» **Exercise details**
Below are entries; count each line that holds the word "następuje" and report the number without any other words.
==============================
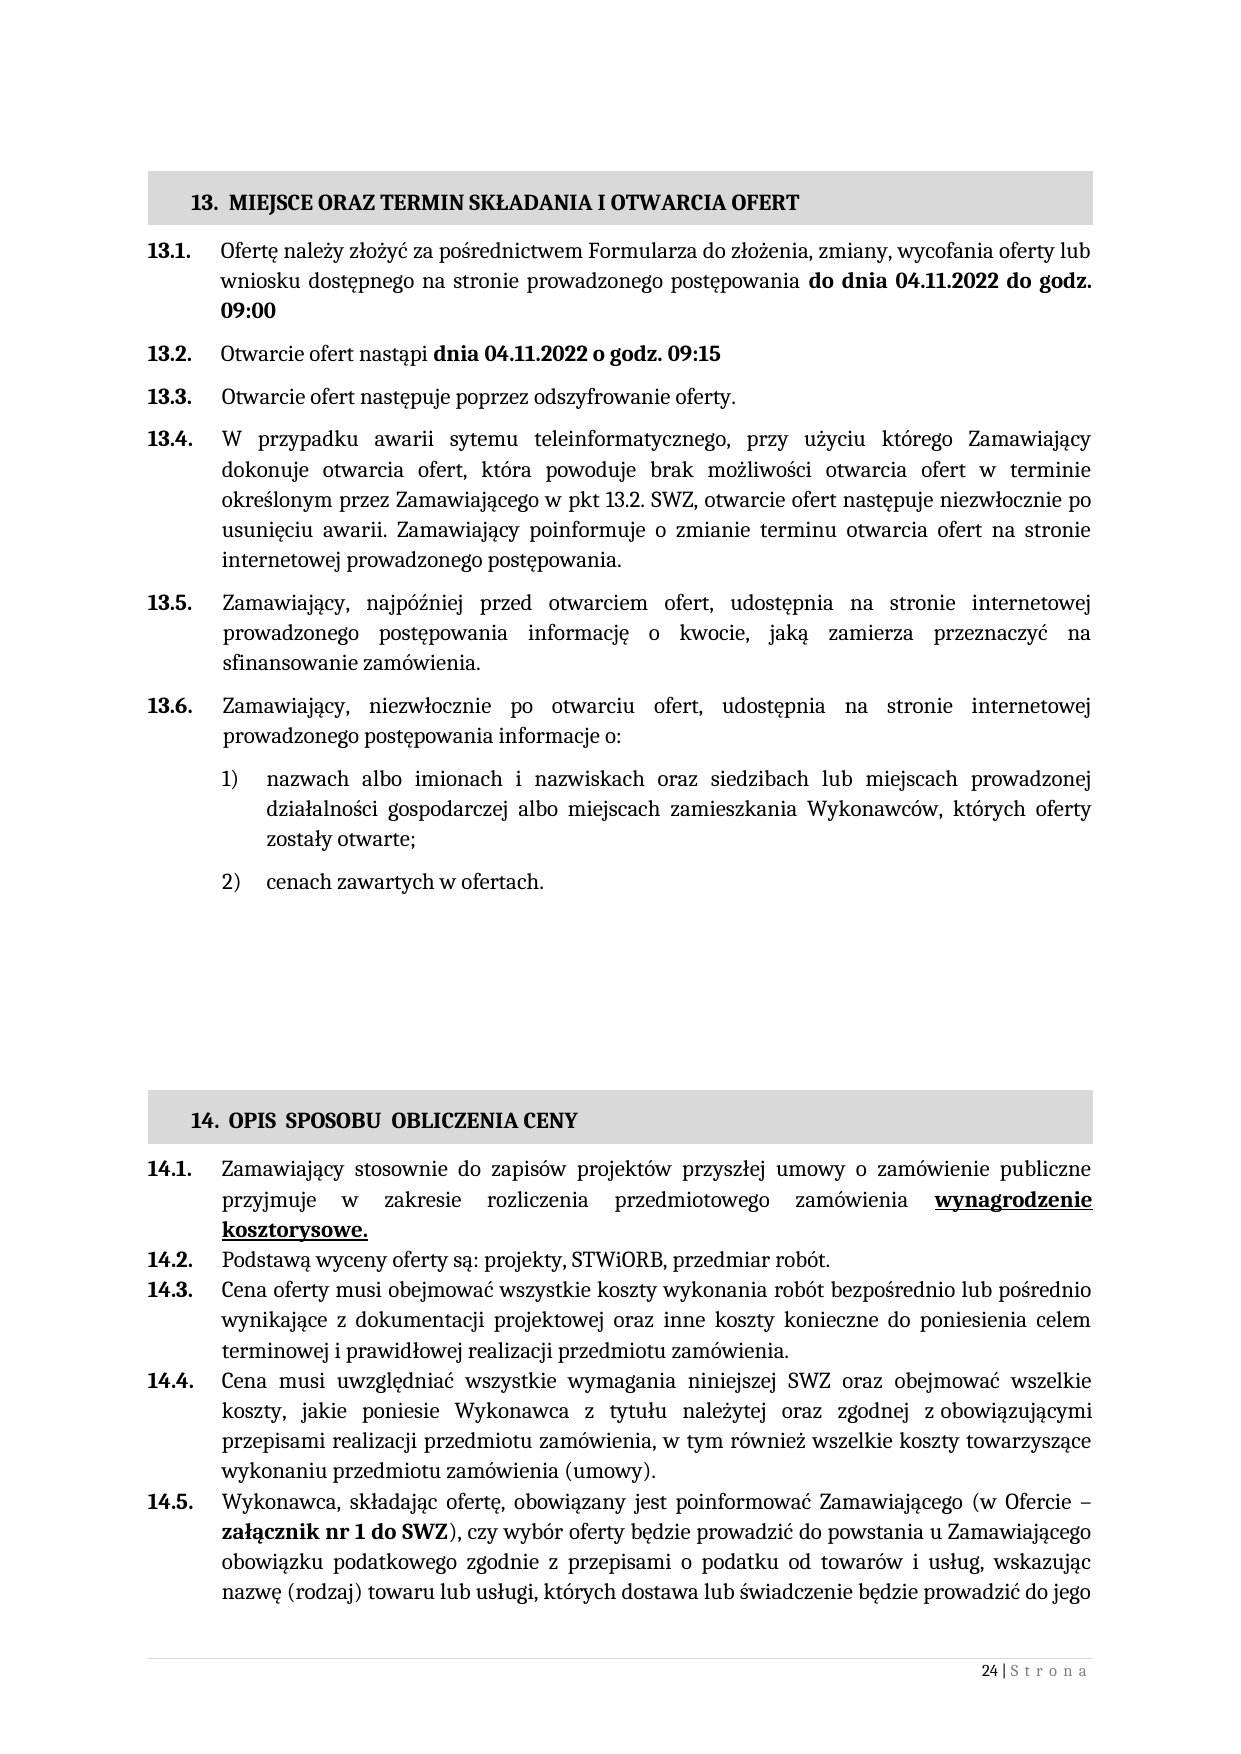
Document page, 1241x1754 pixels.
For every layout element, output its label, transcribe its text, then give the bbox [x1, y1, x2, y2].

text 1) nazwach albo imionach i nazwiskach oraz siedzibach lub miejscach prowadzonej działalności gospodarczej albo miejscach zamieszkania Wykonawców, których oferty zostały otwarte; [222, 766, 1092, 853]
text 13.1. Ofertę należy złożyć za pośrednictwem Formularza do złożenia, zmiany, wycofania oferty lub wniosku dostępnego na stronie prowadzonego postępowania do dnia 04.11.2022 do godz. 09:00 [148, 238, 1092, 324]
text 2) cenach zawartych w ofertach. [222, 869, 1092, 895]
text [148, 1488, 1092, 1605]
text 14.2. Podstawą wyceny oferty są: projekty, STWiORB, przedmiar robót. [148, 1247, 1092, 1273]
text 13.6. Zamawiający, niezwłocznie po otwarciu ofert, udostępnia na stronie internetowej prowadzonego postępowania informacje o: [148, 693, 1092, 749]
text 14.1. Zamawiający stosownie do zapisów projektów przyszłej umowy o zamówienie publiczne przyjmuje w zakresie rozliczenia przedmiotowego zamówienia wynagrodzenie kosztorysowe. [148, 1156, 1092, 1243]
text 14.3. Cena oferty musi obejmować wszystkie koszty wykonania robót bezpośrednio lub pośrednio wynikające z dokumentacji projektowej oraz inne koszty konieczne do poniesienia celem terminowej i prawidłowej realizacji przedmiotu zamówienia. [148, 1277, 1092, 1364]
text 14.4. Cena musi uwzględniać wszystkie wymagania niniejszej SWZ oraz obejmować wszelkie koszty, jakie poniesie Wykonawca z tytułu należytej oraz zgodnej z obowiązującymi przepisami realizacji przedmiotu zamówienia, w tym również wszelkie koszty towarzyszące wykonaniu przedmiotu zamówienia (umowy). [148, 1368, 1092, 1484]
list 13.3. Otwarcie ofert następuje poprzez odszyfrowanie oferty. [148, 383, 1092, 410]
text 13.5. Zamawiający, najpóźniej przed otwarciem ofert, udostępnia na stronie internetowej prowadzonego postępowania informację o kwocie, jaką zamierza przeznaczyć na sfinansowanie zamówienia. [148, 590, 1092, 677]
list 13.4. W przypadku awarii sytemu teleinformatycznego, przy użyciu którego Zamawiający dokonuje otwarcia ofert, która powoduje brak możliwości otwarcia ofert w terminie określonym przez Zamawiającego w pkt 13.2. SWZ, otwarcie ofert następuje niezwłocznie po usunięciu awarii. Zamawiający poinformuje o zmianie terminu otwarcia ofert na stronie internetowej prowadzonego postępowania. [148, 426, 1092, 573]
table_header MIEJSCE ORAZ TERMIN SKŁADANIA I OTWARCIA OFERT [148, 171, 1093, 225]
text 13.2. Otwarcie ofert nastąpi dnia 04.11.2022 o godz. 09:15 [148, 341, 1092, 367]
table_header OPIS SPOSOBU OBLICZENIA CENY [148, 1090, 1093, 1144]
==============================
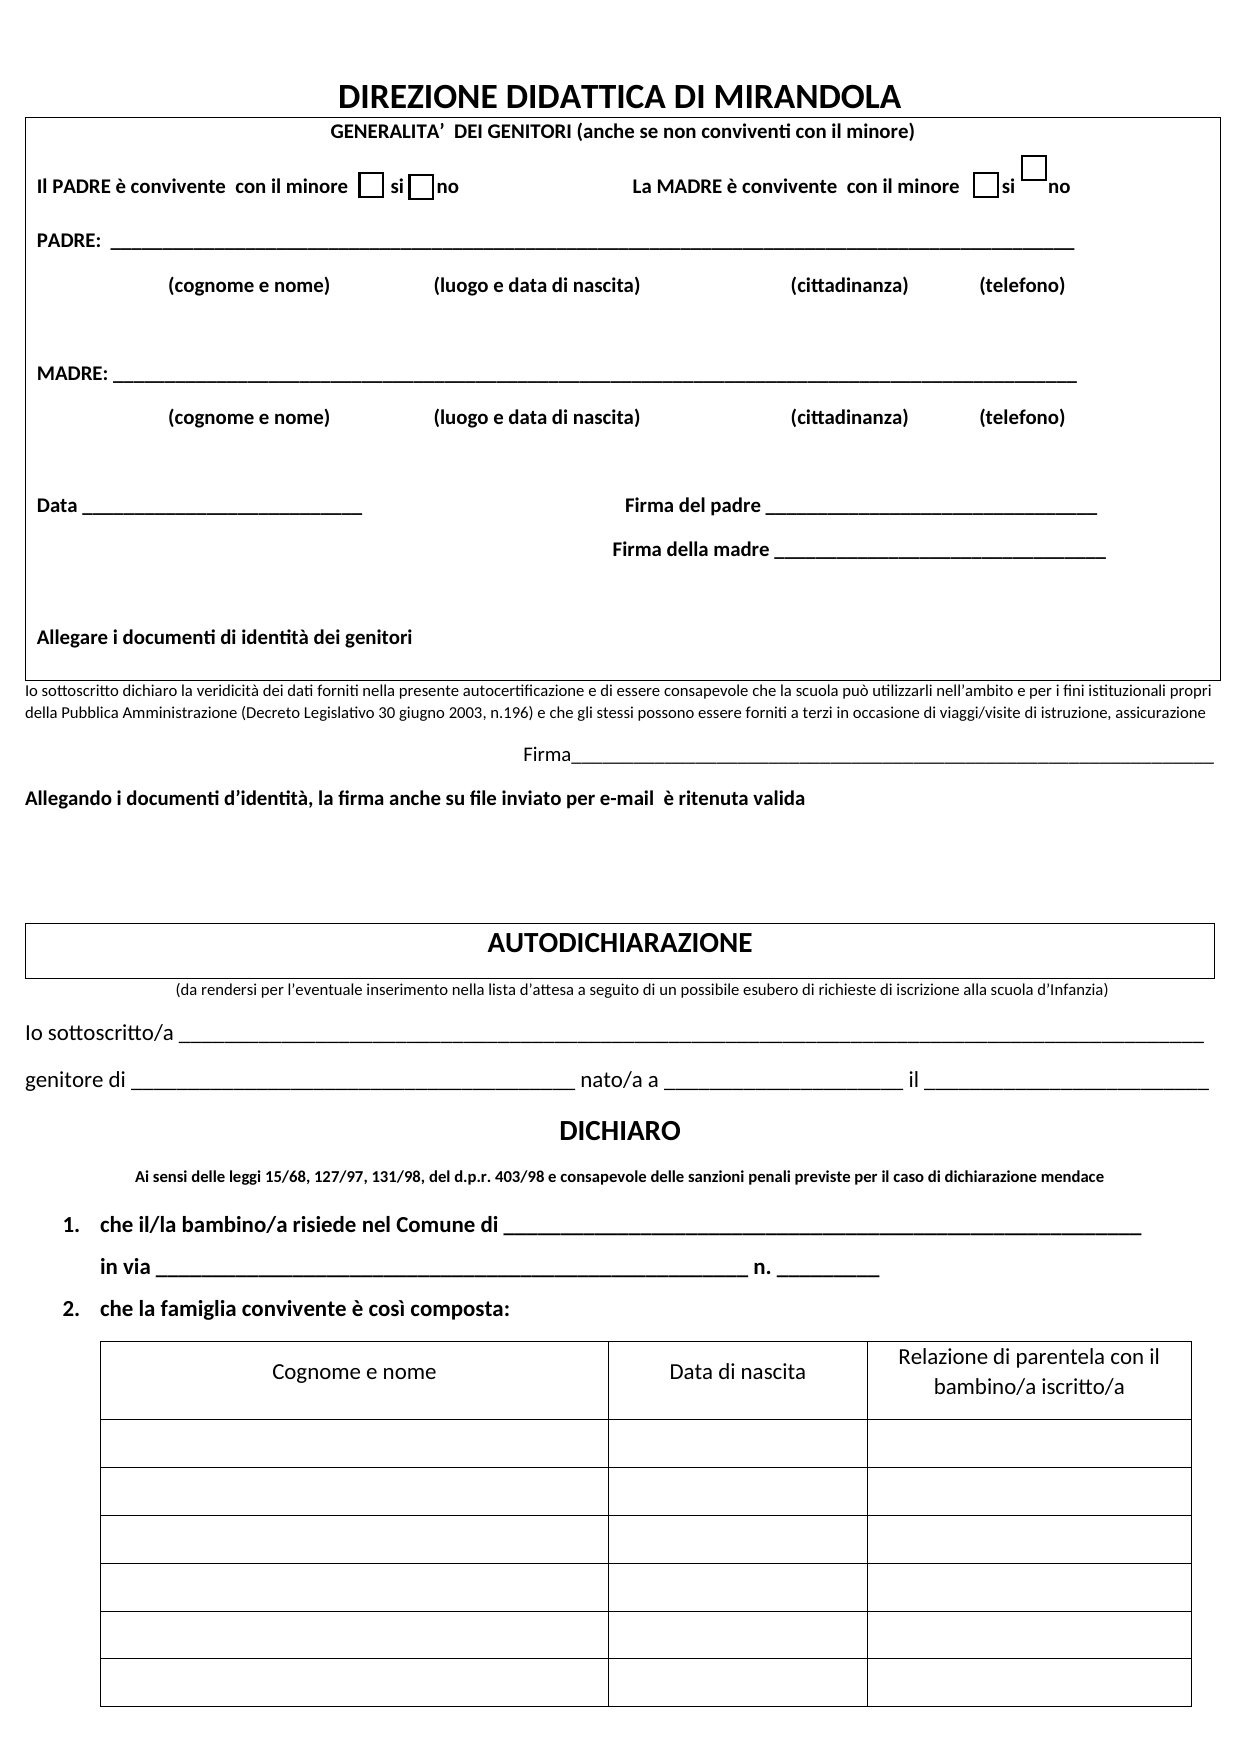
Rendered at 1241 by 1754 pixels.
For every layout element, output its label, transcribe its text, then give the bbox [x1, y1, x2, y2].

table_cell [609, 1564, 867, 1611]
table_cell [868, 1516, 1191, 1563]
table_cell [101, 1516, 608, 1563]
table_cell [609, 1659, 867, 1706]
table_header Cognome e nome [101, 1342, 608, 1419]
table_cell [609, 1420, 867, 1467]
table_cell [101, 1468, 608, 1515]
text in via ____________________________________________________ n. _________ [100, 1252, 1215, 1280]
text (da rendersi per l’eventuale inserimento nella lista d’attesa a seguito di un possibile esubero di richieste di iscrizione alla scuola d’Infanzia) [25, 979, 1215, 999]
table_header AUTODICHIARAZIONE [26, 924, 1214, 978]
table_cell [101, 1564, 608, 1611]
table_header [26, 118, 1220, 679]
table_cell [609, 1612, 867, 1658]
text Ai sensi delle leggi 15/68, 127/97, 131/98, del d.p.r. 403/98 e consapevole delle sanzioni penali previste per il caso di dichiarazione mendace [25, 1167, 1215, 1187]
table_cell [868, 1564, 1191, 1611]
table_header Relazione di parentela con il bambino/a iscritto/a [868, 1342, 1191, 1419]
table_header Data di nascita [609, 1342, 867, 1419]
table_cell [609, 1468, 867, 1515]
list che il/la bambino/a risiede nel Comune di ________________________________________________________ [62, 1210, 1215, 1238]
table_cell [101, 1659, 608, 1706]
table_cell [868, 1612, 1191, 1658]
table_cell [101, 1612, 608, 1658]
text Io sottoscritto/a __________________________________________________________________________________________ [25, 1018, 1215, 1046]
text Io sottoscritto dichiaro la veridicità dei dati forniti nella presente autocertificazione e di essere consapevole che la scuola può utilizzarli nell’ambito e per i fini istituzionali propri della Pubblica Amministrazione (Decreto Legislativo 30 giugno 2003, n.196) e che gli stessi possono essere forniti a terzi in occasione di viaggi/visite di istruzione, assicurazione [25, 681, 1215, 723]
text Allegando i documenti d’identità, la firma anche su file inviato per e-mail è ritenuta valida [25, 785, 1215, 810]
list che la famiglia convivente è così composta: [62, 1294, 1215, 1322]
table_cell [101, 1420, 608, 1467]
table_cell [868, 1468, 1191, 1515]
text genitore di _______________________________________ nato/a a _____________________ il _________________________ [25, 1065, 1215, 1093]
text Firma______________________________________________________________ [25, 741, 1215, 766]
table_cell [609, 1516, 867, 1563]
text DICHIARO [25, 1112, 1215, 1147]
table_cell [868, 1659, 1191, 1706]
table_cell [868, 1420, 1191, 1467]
==============================
» **Output for this exercise**
2